-- Entries provided follows --

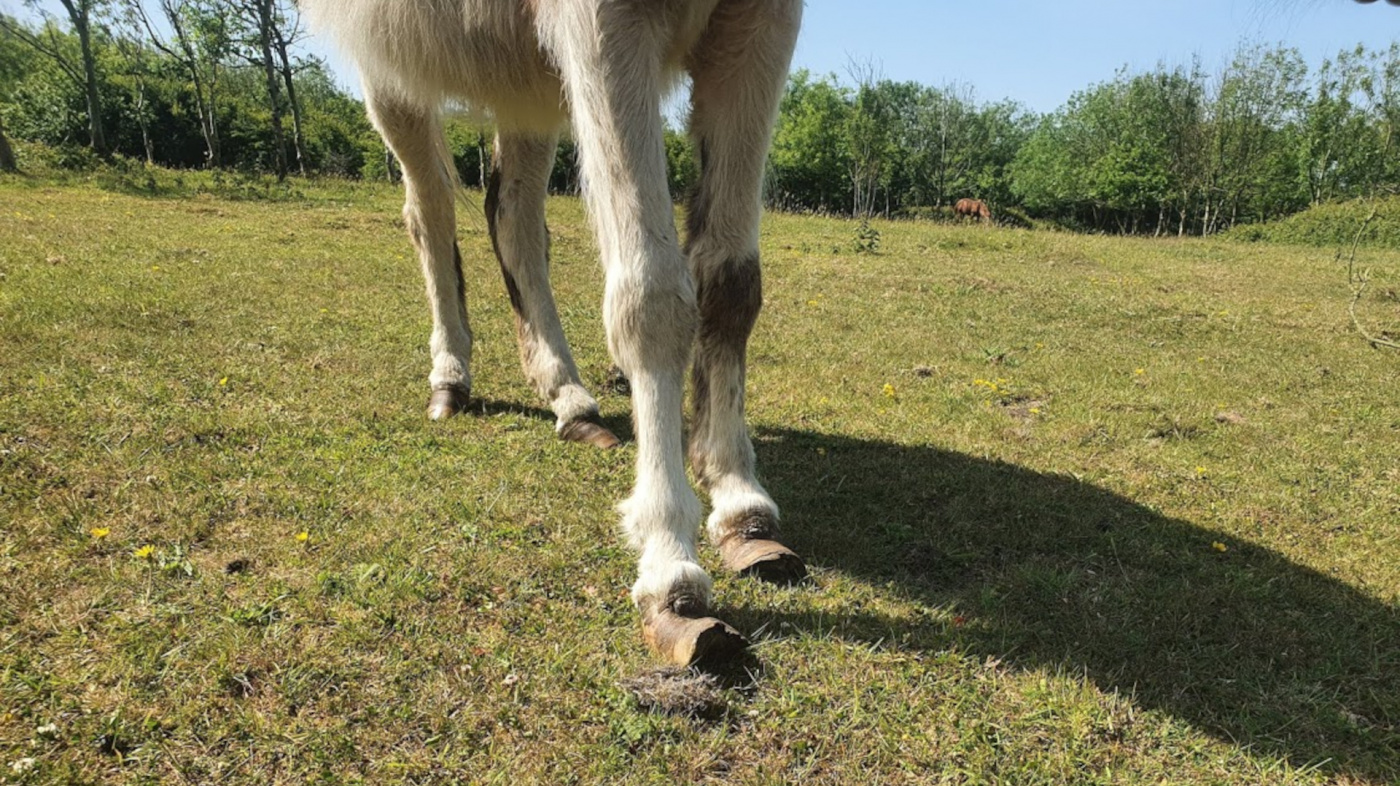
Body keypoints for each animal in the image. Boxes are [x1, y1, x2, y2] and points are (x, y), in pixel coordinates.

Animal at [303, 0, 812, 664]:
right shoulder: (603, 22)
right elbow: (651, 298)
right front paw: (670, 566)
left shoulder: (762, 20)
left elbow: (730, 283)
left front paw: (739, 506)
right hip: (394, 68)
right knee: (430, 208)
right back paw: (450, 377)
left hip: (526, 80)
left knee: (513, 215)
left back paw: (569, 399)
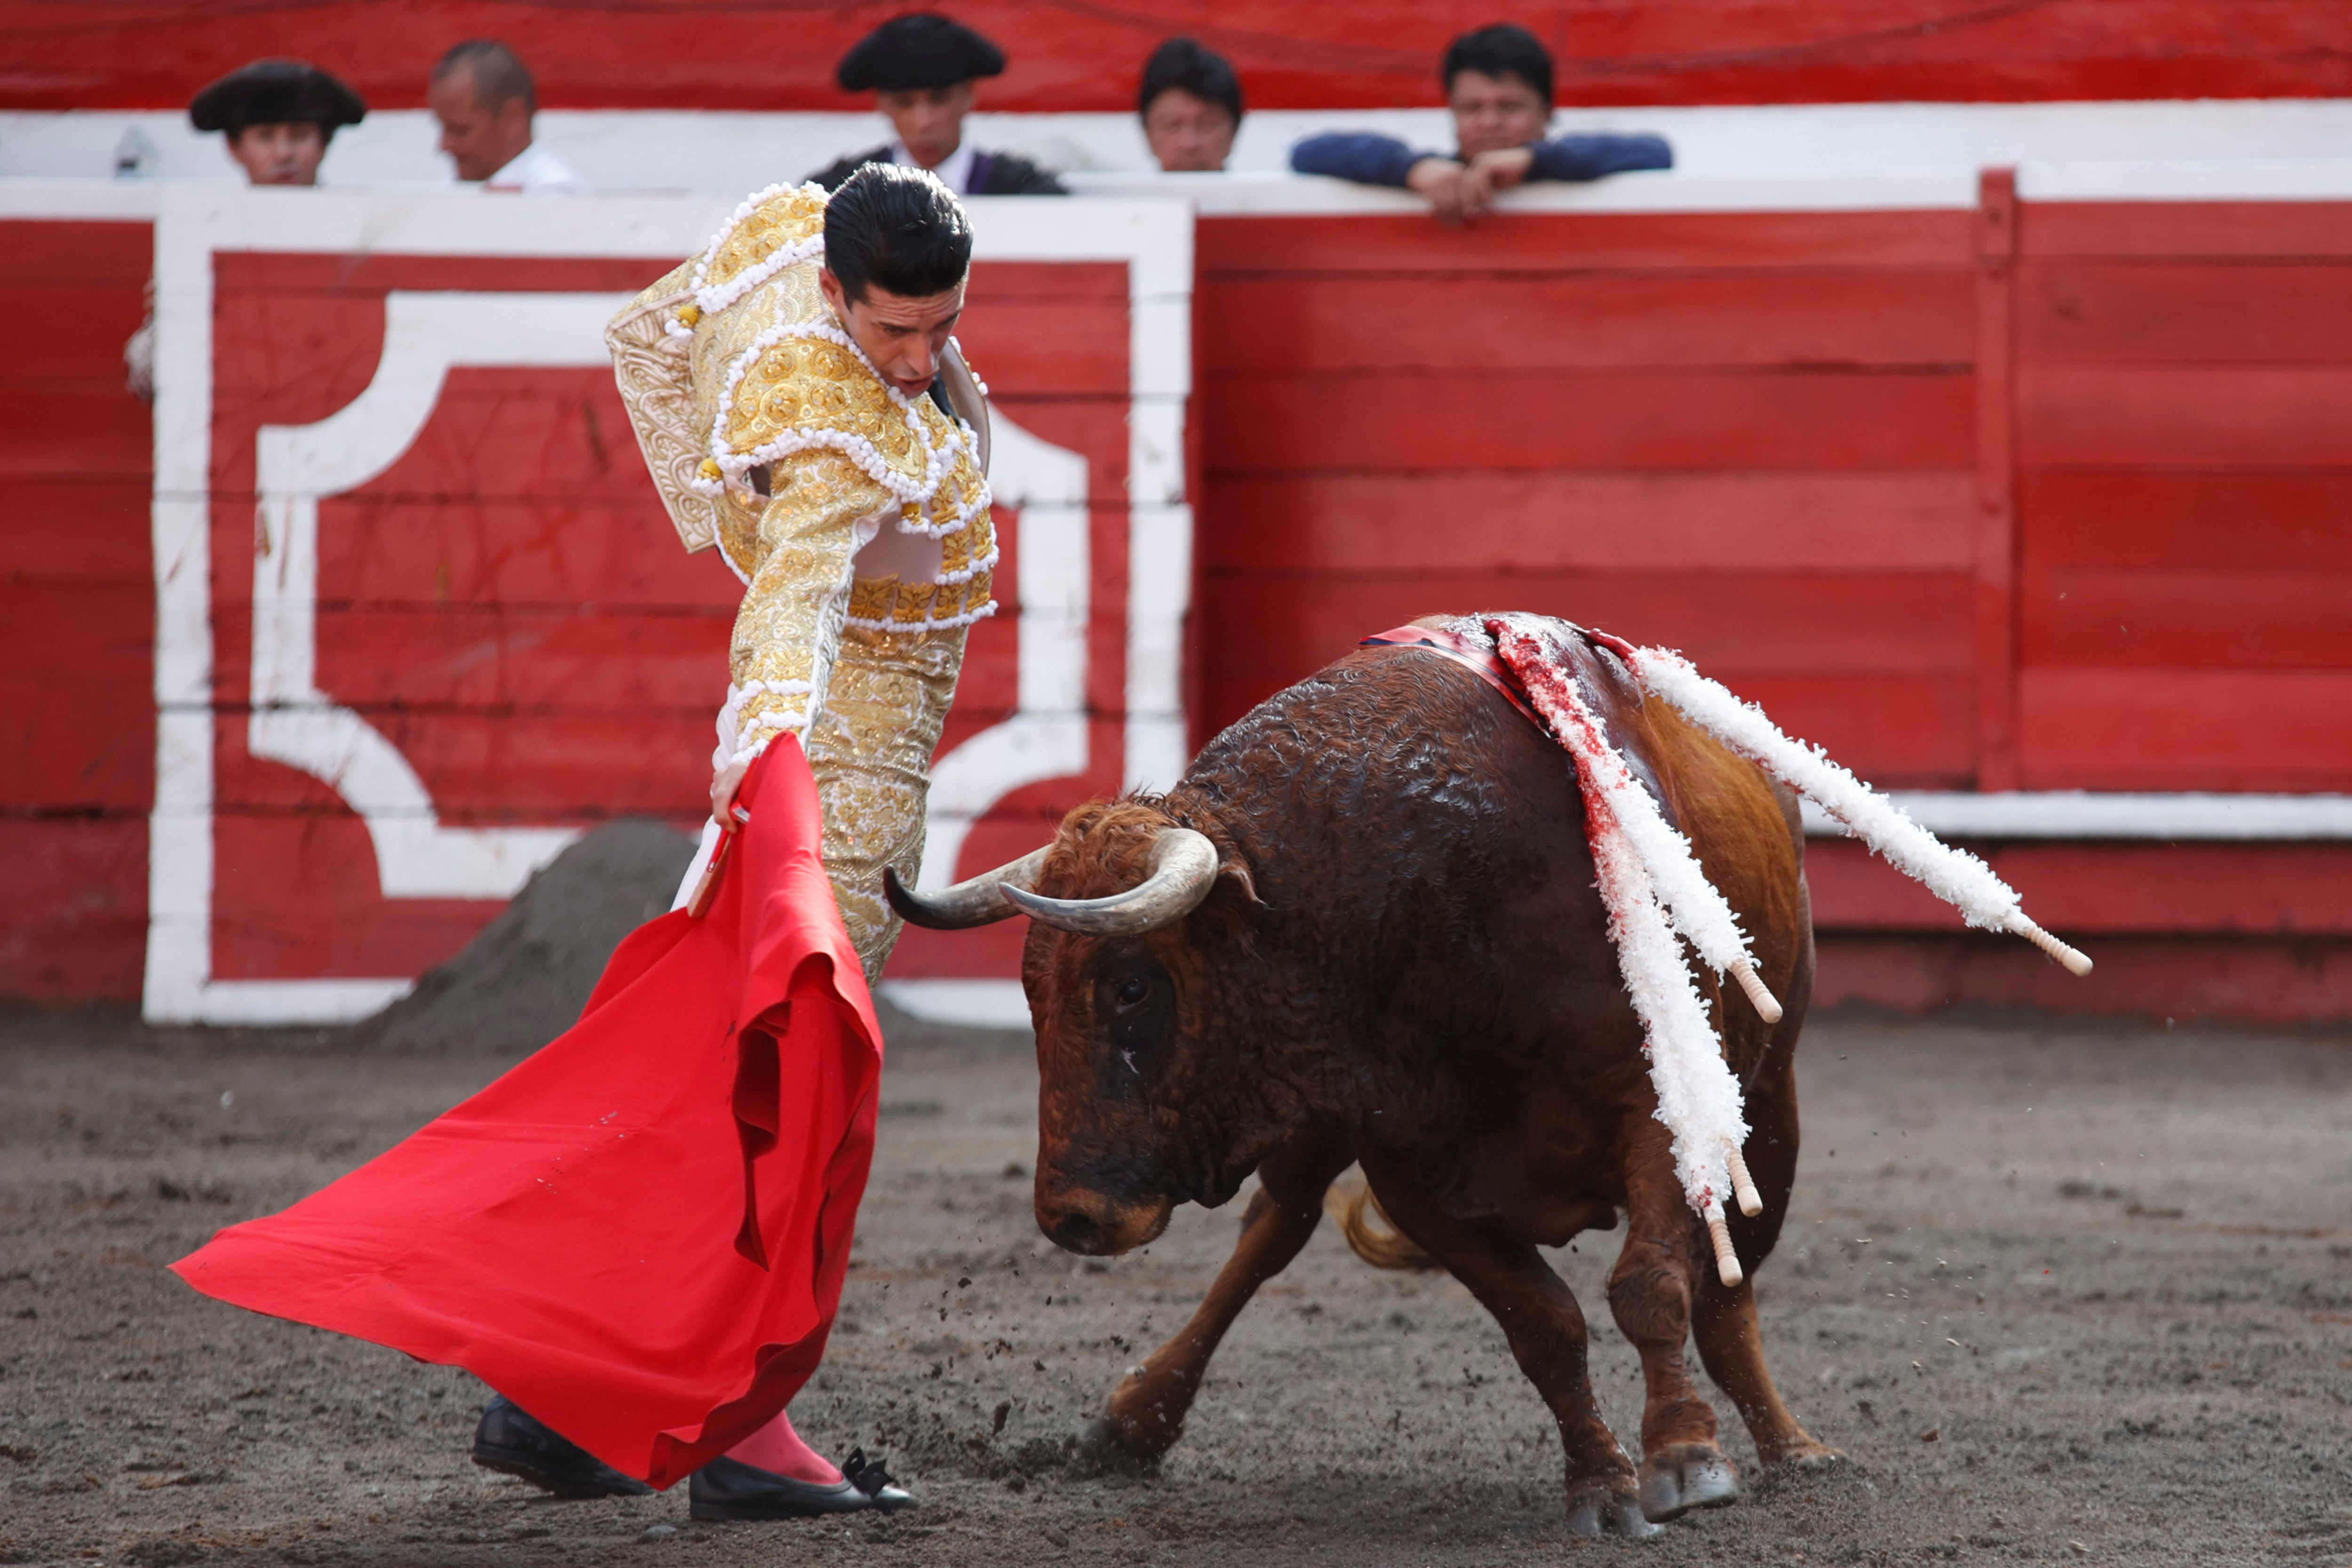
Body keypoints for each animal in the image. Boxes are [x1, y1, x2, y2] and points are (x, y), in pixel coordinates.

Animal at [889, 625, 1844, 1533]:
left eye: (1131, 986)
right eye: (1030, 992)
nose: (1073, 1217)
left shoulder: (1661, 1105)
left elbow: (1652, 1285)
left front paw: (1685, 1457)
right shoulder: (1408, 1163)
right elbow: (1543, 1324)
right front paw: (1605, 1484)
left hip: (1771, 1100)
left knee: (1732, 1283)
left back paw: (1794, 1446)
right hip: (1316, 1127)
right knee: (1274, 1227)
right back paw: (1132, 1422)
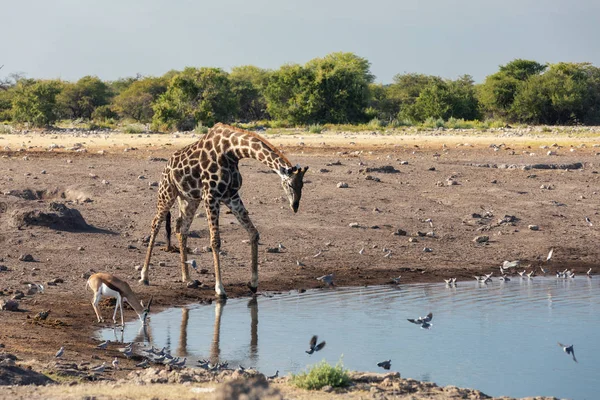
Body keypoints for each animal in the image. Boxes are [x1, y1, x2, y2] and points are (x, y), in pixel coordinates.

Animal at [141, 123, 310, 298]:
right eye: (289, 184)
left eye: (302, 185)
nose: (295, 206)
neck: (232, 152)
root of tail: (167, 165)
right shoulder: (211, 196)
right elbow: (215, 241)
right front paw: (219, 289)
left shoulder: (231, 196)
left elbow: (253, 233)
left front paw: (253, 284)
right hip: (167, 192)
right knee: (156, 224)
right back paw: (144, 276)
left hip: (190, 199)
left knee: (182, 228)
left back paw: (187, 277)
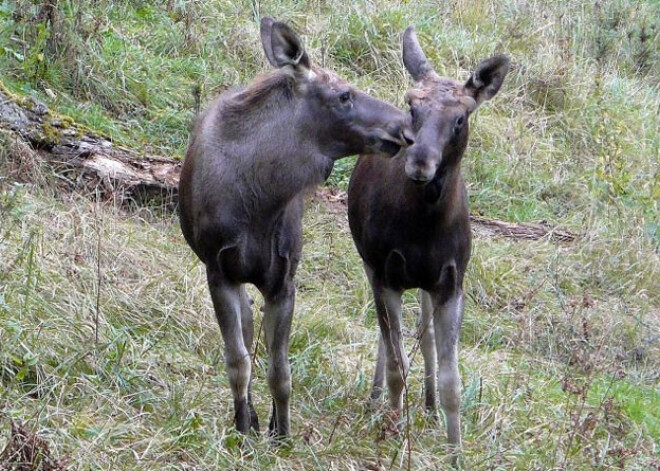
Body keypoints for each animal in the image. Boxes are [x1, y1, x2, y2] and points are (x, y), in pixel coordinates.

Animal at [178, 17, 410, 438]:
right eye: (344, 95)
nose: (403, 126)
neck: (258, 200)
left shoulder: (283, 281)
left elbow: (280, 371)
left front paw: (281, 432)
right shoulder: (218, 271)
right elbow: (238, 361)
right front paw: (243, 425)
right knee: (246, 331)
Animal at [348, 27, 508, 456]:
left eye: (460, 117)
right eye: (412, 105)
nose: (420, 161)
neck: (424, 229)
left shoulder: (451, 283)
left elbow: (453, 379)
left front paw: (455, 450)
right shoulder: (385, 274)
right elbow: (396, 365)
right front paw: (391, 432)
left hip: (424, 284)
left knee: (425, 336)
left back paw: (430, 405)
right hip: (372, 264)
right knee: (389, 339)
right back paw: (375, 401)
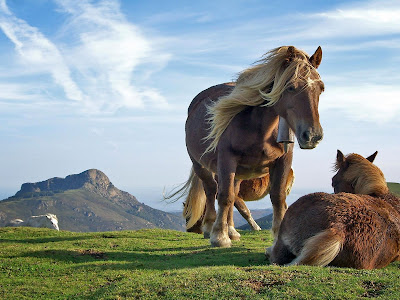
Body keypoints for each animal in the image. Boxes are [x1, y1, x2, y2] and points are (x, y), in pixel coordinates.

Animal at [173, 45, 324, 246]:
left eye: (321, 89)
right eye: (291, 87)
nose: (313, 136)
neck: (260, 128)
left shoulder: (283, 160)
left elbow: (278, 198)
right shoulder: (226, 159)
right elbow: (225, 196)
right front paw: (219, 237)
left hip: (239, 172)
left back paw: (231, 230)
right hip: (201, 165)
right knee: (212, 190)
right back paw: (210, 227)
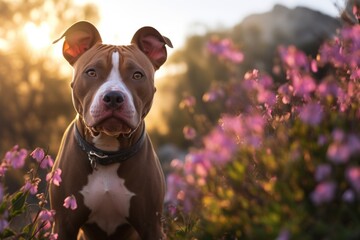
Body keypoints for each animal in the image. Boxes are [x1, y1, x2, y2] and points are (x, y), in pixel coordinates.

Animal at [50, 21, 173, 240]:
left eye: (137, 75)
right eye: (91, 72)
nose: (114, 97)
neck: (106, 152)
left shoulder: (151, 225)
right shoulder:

-- Entries provided concluded --

Reproduce the full listing faithfully, but do not carry over any pictures.

_Solved exercise_
Body keypoints for each animal in the image. Boxes are [x1, y1, x2, y2] and points are (x, y), in pixel coordinates.

Animal at [303, 0, 812, 664]:
right shoulder: (603, 22)
right elbow: (651, 298)
right front paw: (670, 566)
left shoulder: (762, 20)
left elbow: (730, 283)
left front paw: (739, 506)
right hip: (394, 68)
right knee: (430, 208)
right back paw: (450, 377)
left hip: (526, 80)
left knee: (513, 215)
left back paw: (569, 399)
Body keypoints for each animal in the image. Boxes are [x1, y1, x2, y2] and points are (x, y), in pixel coordinates.

Animal at [889, 625, 1844, 1533]:
left eye: (1131, 986)
right eye: (1030, 992)
nose: (1073, 1217)
left shoulder: (1661, 1105)
left elbow: (1652, 1285)
left front paw: (1685, 1457)
right shoulder: (1408, 1163)
right elbow: (1543, 1324)
right front paw: (1605, 1484)
left hip: (1771, 1100)
left knee: (1732, 1283)
left back paw: (1794, 1446)
right hip: (1316, 1127)
right knee: (1274, 1227)
right back paw: (1132, 1422)
Body keypoints for each animal in the image. Boxes are [x1, y1, x2, y2] and points are (x, y), in pixel coordinates.

Animal at [141, 123, 310, 298]:
right eye: (289, 184)
left eye: (302, 185)
nose: (295, 206)
neck: (232, 152)
root of tail: (167, 165)
right shoulder: (211, 196)
right elbow: (215, 241)
right front paw: (219, 289)
left shoulder: (231, 196)
left elbow: (253, 233)
left front paw: (253, 284)
right hip: (167, 192)
right knee: (156, 224)
right back paw: (144, 276)
left hip: (190, 199)
left knee: (182, 228)
left back paw: (187, 277)
Body keypoints for each animal in the image. Boxes are [x1, y1, x2, y2] and points are (x, y), in pixel coordinates.

Animal at [178, 17, 410, 438]:
right eye: (344, 95)
nose: (403, 126)
neck: (258, 200)
left shoulder: (283, 281)
left elbow: (280, 371)
left front paw: (281, 432)
right shoulder: (218, 271)
right elbow: (238, 361)
right front paw: (243, 425)
right knee: (246, 331)
Animal at [348, 27, 508, 456]:
left eye: (460, 117)
right eye: (412, 105)
nose: (420, 161)
neck: (424, 229)
left shoulder: (451, 283)
left elbow: (453, 379)
left front paw: (455, 450)
right shoulder: (385, 274)
right elbow: (396, 365)
right front paw: (391, 432)
left hip: (424, 284)
left knee: (425, 336)
left back paw: (430, 405)
right hip: (372, 264)
right knee: (389, 339)
right back paw: (375, 401)
Body keypoints for each animal in the image. Boxes are [x1, y1, x2, y2] and points are (x, y), in pixel coordinates.

Animal at [173, 45, 324, 246]:
left eye: (321, 89)
right eye: (291, 87)
nose: (313, 136)
neck: (260, 128)
left shoulder: (283, 160)
left elbow: (278, 198)
right shoulder: (226, 159)
right elbow: (225, 196)
right front paw: (219, 237)
left hip: (239, 172)
left back paw: (231, 230)
right hip: (201, 165)
right knee: (212, 190)
right back paw: (210, 227)
Body keypoints for each animal in the image. Boxes are [x1, y1, x2, y2] and points are (x, y), in pixel coordinates.

Animal at [50, 21, 173, 240]:
left eye: (137, 75)
right eye: (91, 72)
nose: (114, 97)
neck: (106, 152)
left shoulder: (151, 225)
right shoulder:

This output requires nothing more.